Will Amazon Step Away From B2C Completely?

Amazon makes its big profits from B2B

For many years, Amazon has been a B2B spending machine, focusing less on generating revenue and more on establishing a powerful brand.

In fact, until Q2 of 2015, Amazon saw more losses than gains, with Q3 of 2014 setting a record loss of $437 million. Since then, Amazon seems to have turned the page and as of Q1 of 2017, they experienced their eighth consecutive positive profit quarter in a row.

Until recently Amazon has worked hard to establish themselves as a household name for virtually every B2C product under the sun. Their latest acquisitions and moves, however, come from an entirely different world – B2B.

So why the sudden change in strategy? And will Amazon step away from the B2C business in the future? Here we delve into what the future may hold for the online giant.

B2B: The True Driver Behind Amazon’s Profitability

The main reason for the change in Amazon’s P&L sheet has little to do with their eCommerce capabilities and everything to do with their web services.

Amazon Web Services (AWS), which was launched in 2006, wasn’t always the powerhouse we know it as today.

When Amazon originally launched their cloud web services they did not do so out of a desire to transform it into their main business, but simply as a way to help third-party merchants place their products on Amazon.

Even Amazon didn’t make a big deal about it when they launched AWS. But fast-forward to 2017, and you will see that it is the true powerhouse behind their profit.

By 2016, Amazon Web Services dominated more than 30% of the market, beating out its closest rivals Microsoft, IBM and Google.
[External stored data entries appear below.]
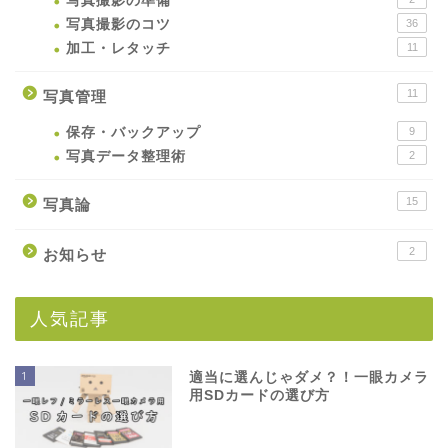
写真撮影の準備
写真撮影のコツ
36
加工・レタッチ
11
11
写真管理
保存・バックアップ
9
写真データ整理術
2
15
写真論
2
お知らせ
人気記事
1
適当に選んじゃダメ？！一眼カメラ
用SDカードの選び方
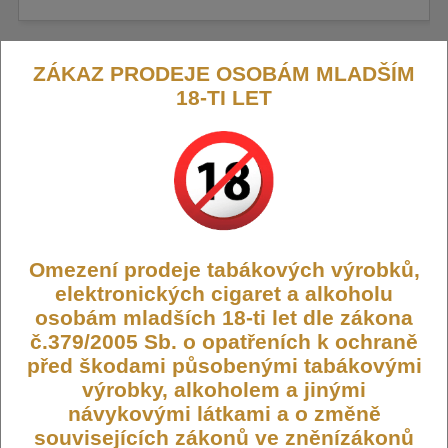
ZÁKAZ PRODEJE OSOBÁM MLADŠÍM
18-TI LET
iSmoka-Eleaf GTL žhavicí hlava
0,4ohm
Žhavicí hlava iSmoka-Eleaf GTL s odporem 0,4 ohmů
Výrobce:
iSmoka-Eleaf
Omezení prodeje tabákových výrobků,
Dostupnost:
Skladem
elektronických cigaret a alkoholu
Počet ks:
18
ks
osobám mladších 18-ti let dle zákona
č.379/2005 Sb. o opatřeních k ochraně
99,- KČ
před škodami působenými tabákovými
59,- KČ
výrobky, alkoholem a jinými
návykovými látkami a o změně
DO KOŠÍKU
souvisejících zákonů ve zněnízákonů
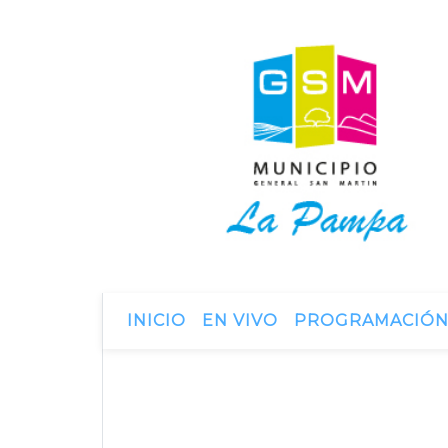
INICIO
EN VIVO
PROGRAMACIÓ
2 de septiembre de 2015
BICICLETEADA DE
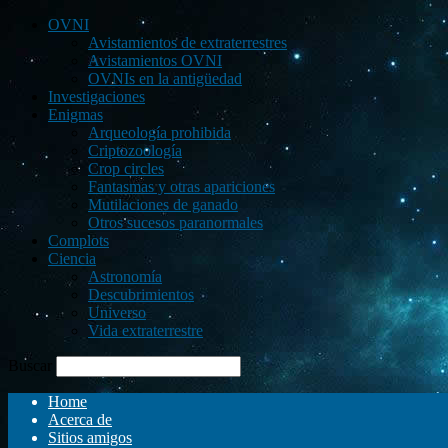
OVNI
Avistamientos de extraterrestres
Avistamientos OVNI
OVNIs en la antigüedad
Investigaciones
Enigmas
Arqueología prohibida
Criptozoología
Crop circles
Fantasmas y otras apariciones
Mutilaciones de ganado
Otros sucesos paranormales
Complots
Ciencia
Astronomía
Descubrimientos
Universo
Vida extraterrestre
Buscar
Home
Acerca de
Sitios amigos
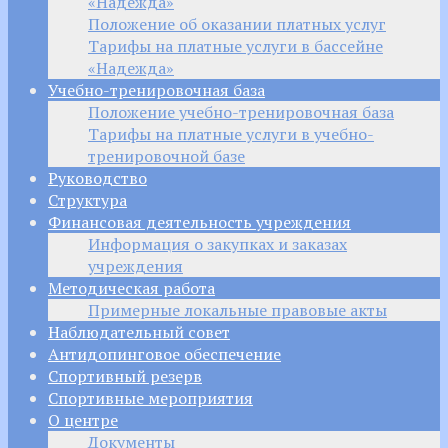
«Надежда»
Положение об оказании платных услуг
Тарифы на платные услуги в бассейне
«Надежда»
Учебно-тренировочная база
Положение учебно-тренировочная база
Тарифы на платные услуги в учебно-
тренировочной базе
Руководство
Структура
Финансовая деятельность учреждения
Информация о закупках и заказах
учреждения
Методическая работа
Примерные локальные правовые акты
Наблюдательный совет
Антидопинговое обеспечение
Спортивный резерв
Спортивные мероприятия
О центре
Документы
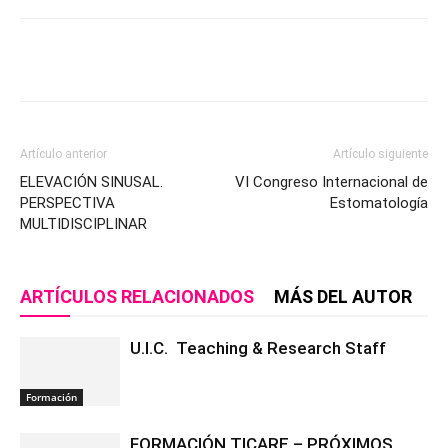
Artículo anterior
Artículo siguiente
ELEVACIÓN SINUSAL.
VI Congreso Internacional de
PERSPECTIVA
Estomatología
MULTIDISCIPLINAR
ARTÍCULOS RELACIONADOS
MÁS DEL AUTOR
U.I.C. Teaching & Research Staff
Formación
FORMACIÓN TICARE – PRÓXIMOS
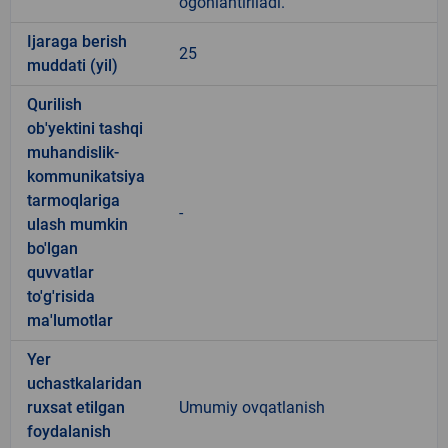
ogohlantiriladi.
Ijaraga berish
25
muddati (yil)
Qurilish
ob'yektini tashqi
muhandislik-
kommunikatsiya
tarmoqlariga
-
ulash mumkin
bo'lgan
quvvatlar
to'g'risida
ma'lumotlar
Yer
uchastkalaridan
ruxsat etilgan
Umumiy ovqatlanish
foydalanish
By 2017, AWS reported $3.66 billion in revenue — a 42.6% increase with a net profit margin of almost 25%.

The fact that AWS revenue accounted for 56% of Amazon’s total operating income in 2016, and 89% in Q1 of 2017 shows that it is the real reason they are so profitable.

AWS revenue accounted for 89% of Amazon's total operating income in Q1 of 2017 - Business Insider Click To Tweet

How Will AWS Impact the Future of Amazon?

AWS is a pillar of profit for Amazon, but cloud web services still have room to grow, so Amazon’s profit streak may just be getting started.

While this alone is not a reason to speculate a major shift, the fact that their primary profit potential comes from the B2B avenue is.

Since Amazon launched, their primary target audience has been consumers who buy individual products. With the success of AWS and the growth potential cloud services still have to offer, Amazon will likely increase their B2B efforts, shifting their entire strategy.

Amazon's long term innovation and profit potential is in B2B ecommerce
B2B ecommerce holds the key to Amazon’s long term innovation and profit potential

One of the main things we can expect to see changing is the way Amazon operates. A large factor of Amazon’s success is their ability to offer low prices thanks to low profit margins on individual products, and relatively low operation costs. While this has been a credit to their growth as a brand, it is not a sustainable strategy in the long-run.

In order to ensure long-term success, Amazon will have to turn their attention to B2B ecommerce and follow in the footsteps of Alibaba Group and offer B2B ecommerce – a move that will no doubt position them as a market leader and establish new revenue generation channels for the long run.

Amazon already has a strong foundation in place for this shift thanks to their Amazon Business division which was launched in 2015, and this will likely be the starting point from which the next Amazon revolution comes.

Where Does Whole Foods Come into Play?

It’s almost impossible to talk about Amazon without mentioning their purchase of Whole Foods.

In addition to signaling where they are going in terms of delivery and food fulfillment, the purchase also says something about the B2B intentions.

Since the announcement of the Whole Foods acquisition, Fortune 500 company and B2B ecommerce leader Grainger has seen their stock decline by more than 11%, earning them what Bloomberg calls “a seat at the Victims of Amazon support group.”

While Grainger’s offering is dramatically different than that of Whole Foods, the distribution facilities that Whole Foods instantly gives Amazon is what causes many to believe that Amazon will soon be offering competitive services.

Beyond the ability to offer high volume products quickly thanks to their brick and mortar locations, the presence of a strong and trusted brand in so many places opens up the door for Amazon to supply companies with large quantities of goods – a definite need for any B2B business.

What’s Next for Amazon?

So is the Whole Foods acquisition just another step toward a shift to B2B for Amazon?

Perhaps, but with the success and potential of AWS, the steady growth of Amazon Business and the added benefits the Whole Foods brand brings, it’s definitely a sign that Amazon is looking at the B2B world – and we can’t wait to see what else that will bring!